The only credible solution to Ireland’s banking problems will be found at the EU level. The worry is, of course, that the representatives of the EU commission and the European Central Bank don’t want to buy what we’re selling, because what we’re selling means more pain than gain for them via burned bank bondholders. Hence the trip by the Minister to the mainland.
All of this comes on foot of the details of the banks’ stress tests.
Stress tests are simply thought experiments. Stress tests ask ‘what would happen to mortgage default rates in AIB if interest rates went up by a quarter of a per cent, or half a percent, or one percent?’ Could AIB absorb those losses painlessly itself in these different scenarios? If not, how much more would they require in funding from the taxpayer to absorb those losses? Let’s take the midpoint of the ‘stressful’ scenarios, and give them that much cash. Mr. and Mrs. Taxpayer, please open wallet forthwith.
The stress tests and capital injections are attempts to increase the credibility of the European (not the Irish) banking system rescue, and, so to speak, make Europe’s banks liquid again by increasing their abilities to borrow on the open markets having ‘solved’ the problems in the Irish banking system. Ireland’s banks are being bailed out to save Europe’s. Let there be no doubt about it. But will it work?
Let’s look a little at the numbers for the Irish banks again. Remember the EU/IMF loan package agreed late last year gave us 35 billion euros to sort out our banking system.
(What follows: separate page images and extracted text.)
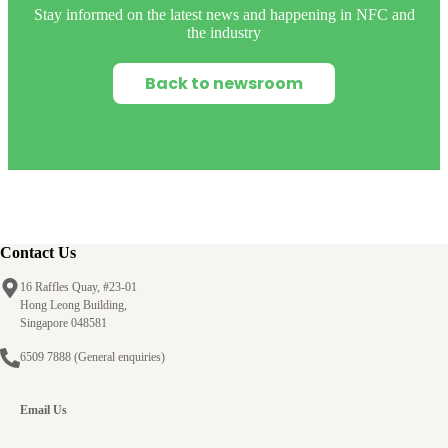
Stay informed on the latest news and happening in NFC and
the industry
Back to newsroom
Contact Us
16 Raffles Quay, #23-01
Hong Leong Building,
Singapore 048581
6509 7888
(General enquiries)
Email Us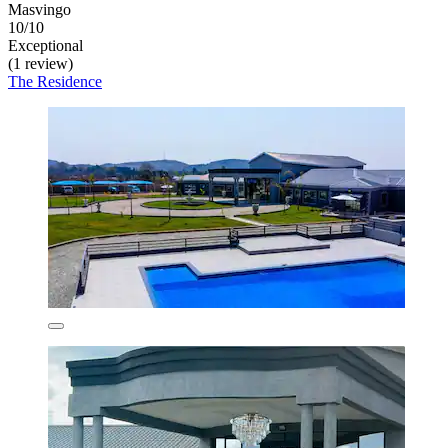
Masvingo
10/10
Exceptional
(1 review)
The Residence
We will use 10 billion of that in any case, and then there’s 25 billion left to play with. Importantly, much of that loan is actually our own money—the National Pension Reserve is being used to fund a large proportion of it. All leaks suggested the combined capital injections to all the damaged banks will be around 23 billion.
Today Minister Noonan announced 13.3 billion for AIB, 5.2 billion for Bank of Ireland, 1.5 for EBS, and 4 billion for ILP, along with a ‘radical’ restructuring of the banking system. All underneath the umbrella of the 25 billion left us by the EU/IMF deal.
Handy that, isn’t it?
The markets didn’t believe that 35 billion euros is enough to solve the banks’ funding problems. We have now injected more than 70 billion euros, in five waves of recapitalization, to Ireland’s banks. That’s almost half the value of the output of the entire country last year.
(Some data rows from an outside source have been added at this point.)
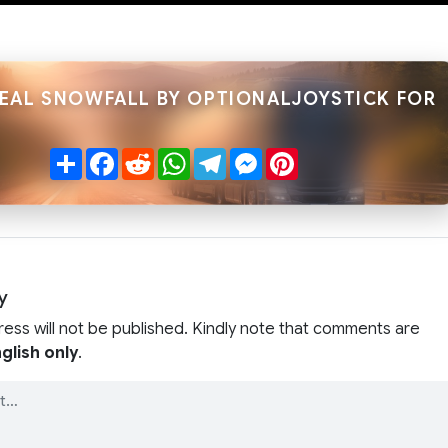
REAL SNOWFALL BY OPTIONALJOYSTICK FOR
Share
Facebook
Reddit
WhatsApp
Telegram
Messenger
Pinterest
y
ress will not be published. Kindly note that comments are
glish only
.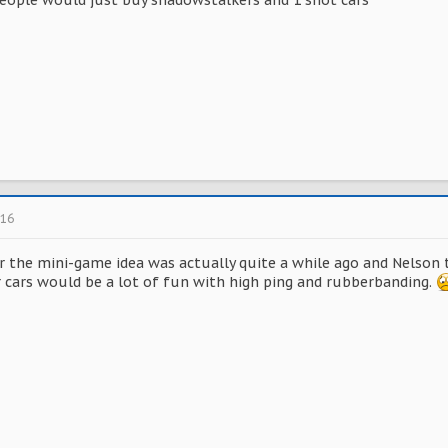
 people would just buy shadowstalkers and 1 shot cars
016
or the mini-game idea was actually quite a while ago and Nelso
 cars would be a lot of fun with high ping and rubberbanding.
The latest round of recapitalizations won’t work because the worries markets had before today’s announcements are the same as after those announcements. There is no fresh capital being injected into the banks by the sovereign: it’s just a rollout of the previous 25 billion earmarked for that purpose. Markets had already priced that 25 billion in. We see that when we compare the difference between the cost of Irish debt to German debt. This difference, called a ‘spread’, has been steadily increasing since February. Markets decided before yesterday that that wasn’t enough to make the banks liquid again. Why should they think differently today?
Minister Noonan called yesterday’s announcements a ‘watershed’ moment for Ireland’s banks. They were not. We may as well have thrown a glass of water into a barrel of sawdust.